3

230 23 8
                                    

Sebelum baca chapter ini enaknya sambil dengerin musik yang sedih-sedih

Zen

====

Semilir angin yang dingin dari puncak bukit di Northland (sebuah distrik di Barren Land) tertiup keras, menggerakkan rambut merah yang kaku itu. Dari puncak ia bisa melihat anak-anak sedang tertawa bermain di taman bermain yang 700 meter jauh dari puncak bukit. Belum lagi para remaja yang sedang bermesraan di beberapa tempat, semua terlihat dari puncak bukit tertinggi di Northland itu.

Ia hanya dapat melihat beberapa rumah besar di sana, mungkin itu rumah bangsawan yang berkuasa di sini?

"Jika kau mencari dimana markas Ranger ada di sebelah kanan, tepatnya perbatasan antara distrik Northland dan Westland." Ashley membuka pembicaraan, "akhirnya aku sampai di sini berkat bantuanmu, terima kasih Tuan Raven."

"Ah, bukan apa-apa," jawab Julian.

"Apa kau menemukan sudut pandang baru? Setelah melihat pemandangan yang begitu indah di sini?" tanya Ashley.

"Tidak banyak yang kulihat, hanya senyuman anak-anak di sana," tunjuk Julian. "Aku hanya berharap para iblis tidak menyerang tempat ini dan membuat mereka trauma," lanjutnya.

"Jujur saja walau kami dekat dengan tempat ini, serangan iblis selalu tak terduga arahnya, jadi kami tidak menjamin daerah ini juga tidak diserang." Ashley menggeleng. "Apa yang akan kau lakukan jika itu terjadi?"

"Aku ... tidak ingin mereka mengalami rasa sakit yang sama sepertiku dulu."

"Tapi mereka sudah merasakannya, Tuan Raven."

Julian terkejut.

"Sebagian besar dari anak-anak di sana adalah korban penyerangan di Southland yang dipindahkan ke sini, namun sebagian juga penduduk asli, syukurlah mereka tak lagi merasa kesepian setelah bergabung dengan penduduk sini," jawab Ashley. "Aku tidak tahu daerah asalmu, bahkan aku tidak tahu kejadian apa yang kau alami saat kau masih kecil, tapi aku yakin rasa sakit yang kau rasakan pasti sama, kesepian, kehampaan, merasa tak berguna dan tak berarti, hatiku pun ikut sakit saat mendengar tangisan seperti itu." Ashley menyentuh bahu Julian. "Jika terlalu banyak dipendam, itu hanya akan mengikis dirimu sendiri."

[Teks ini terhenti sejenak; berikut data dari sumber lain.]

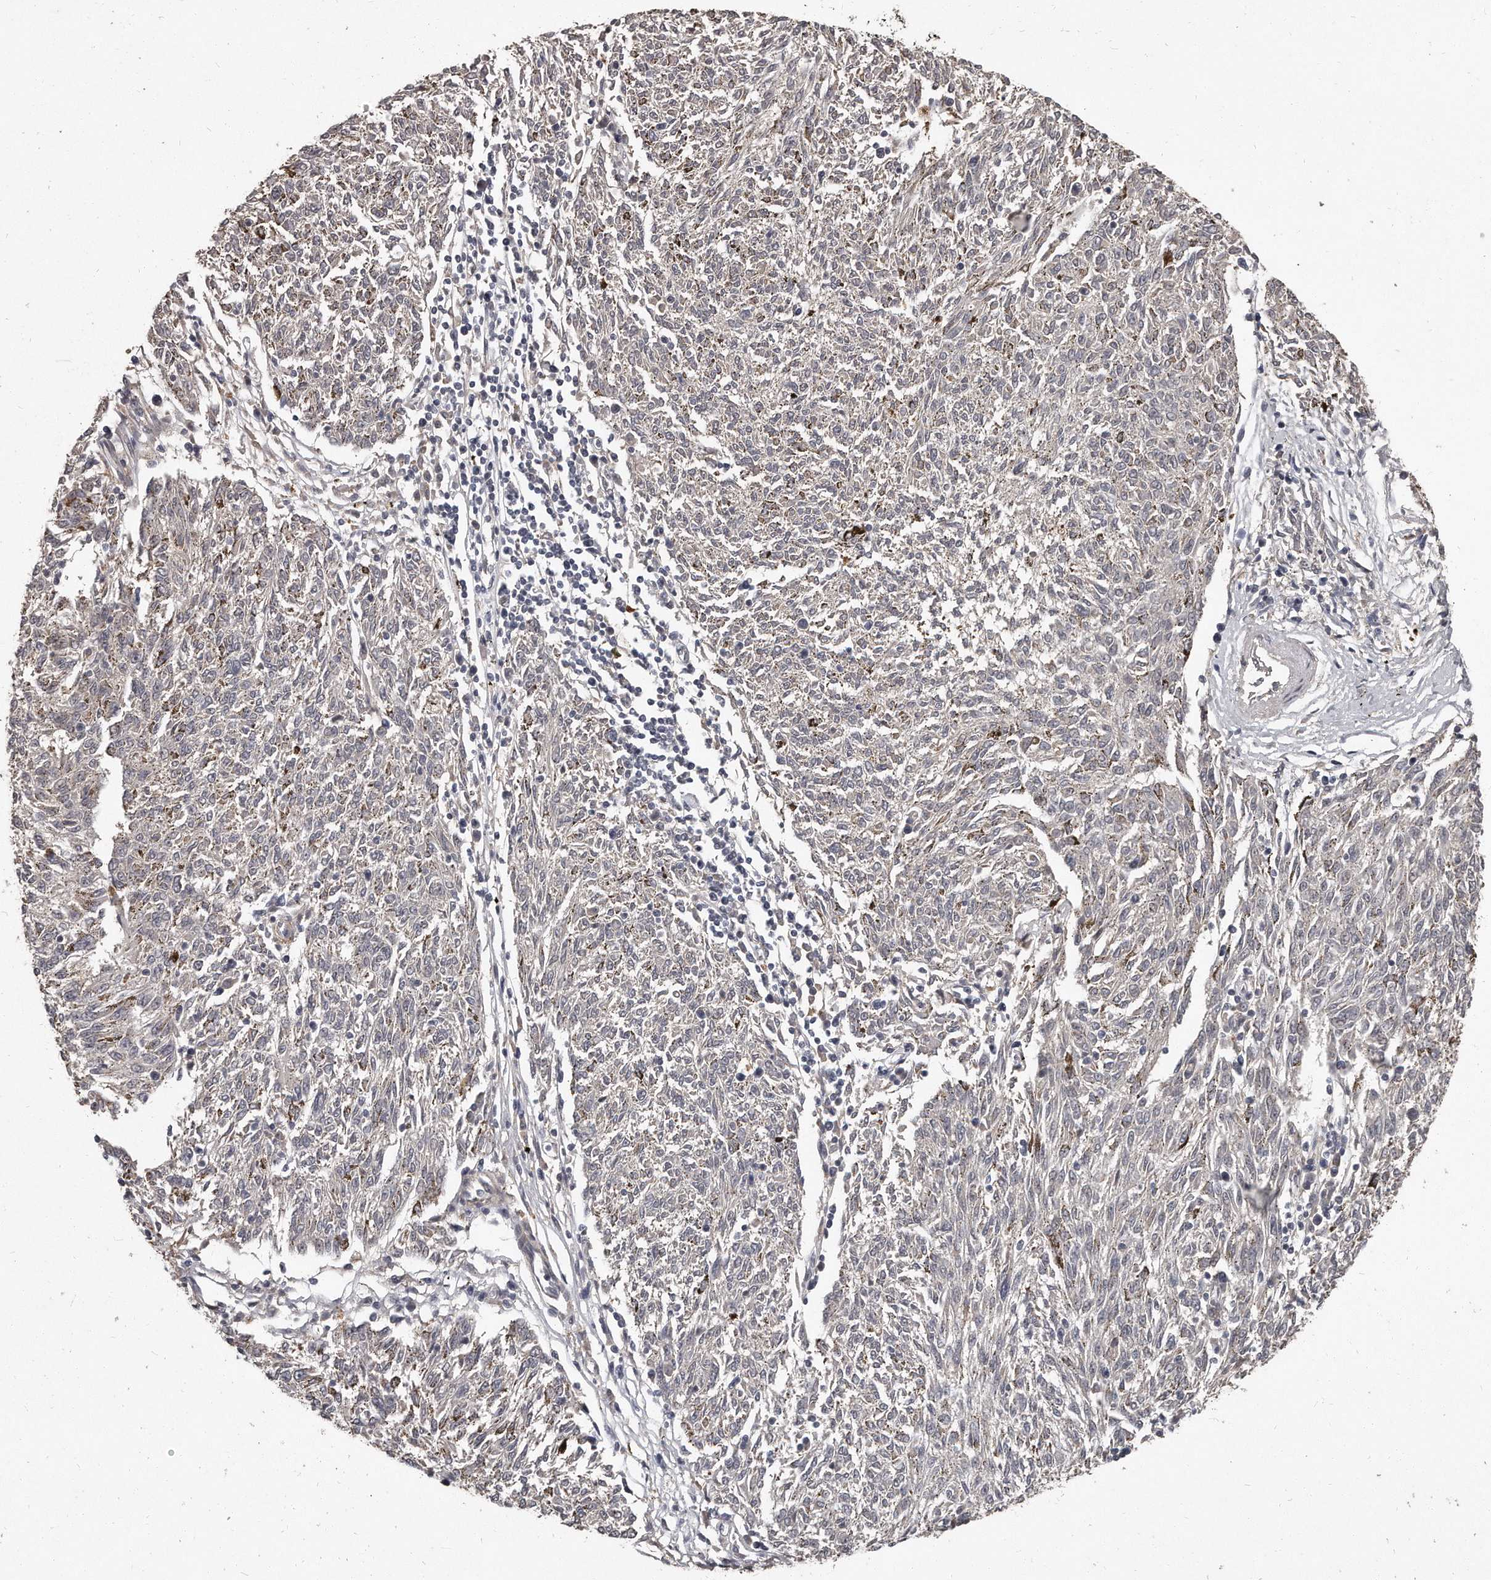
{"staining": {"intensity": "negative", "quantity": "none", "location": "none"}, "tissue": "melanoma", "cell_type": "Tumor cells", "image_type": "cancer", "snomed": [{"axis": "morphology", "description": "Malignant melanoma, NOS"}, {"axis": "topography", "description": "Skin"}], "caption": "Tumor cells are negative for brown protein staining in melanoma. (Brightfield microscopy of DAB IHC at high magnification).", "gene": "GRB10", "patient": {"sex": "female", "age": 72}}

"Maaf Nona, apa kau bisa kupercaya?" tanya Julian. "Aku lelah mendapatkan banyak pengkhianatan selama 16 tahun hidup."

"Jika kau tak percaya padaku maka bagilah perasaanmu pada ketiga sahabatmu, mungkin mereka lebih mengerti apa yang harus mereka perbuat untuk membuatmu merasa lega." Ashley tersenyum. "Aku tidak akan memaksa, lagipula kita baru bertemu hari ini, aku mengerti."

Julian menarik napasnya dalam-dalam, lalu membuangnya perlahan. "Kuharap kau tidak terkejut dan langsung menjauh jika mendengar nama Terizla."

Ashley sempat terdiam, "apa hubunganmu dengannya?"

"Beliau adalah ayahku, seperti yang kau tahu sekarang dia menjadi bawahan Demon Queen di Dark Abyss." Julian menunduk. "Ayahku pernah memimpin Free Smith, sebuah klan ahli senjata yang melayani Gereja, klan kami lah yang selalu menyediakan pasokan senjata ke sana. Xavier merupakan saksi hidup dan ia terlibat pada kejadian itu, ia mendengar alasan Gereja menyucikan klan kami karena senjata-senjata yang kami buat disinyalir menggunakan batu dari Abyss, namun Xavier bilang ini tidak pernah terbukti kebenarannya."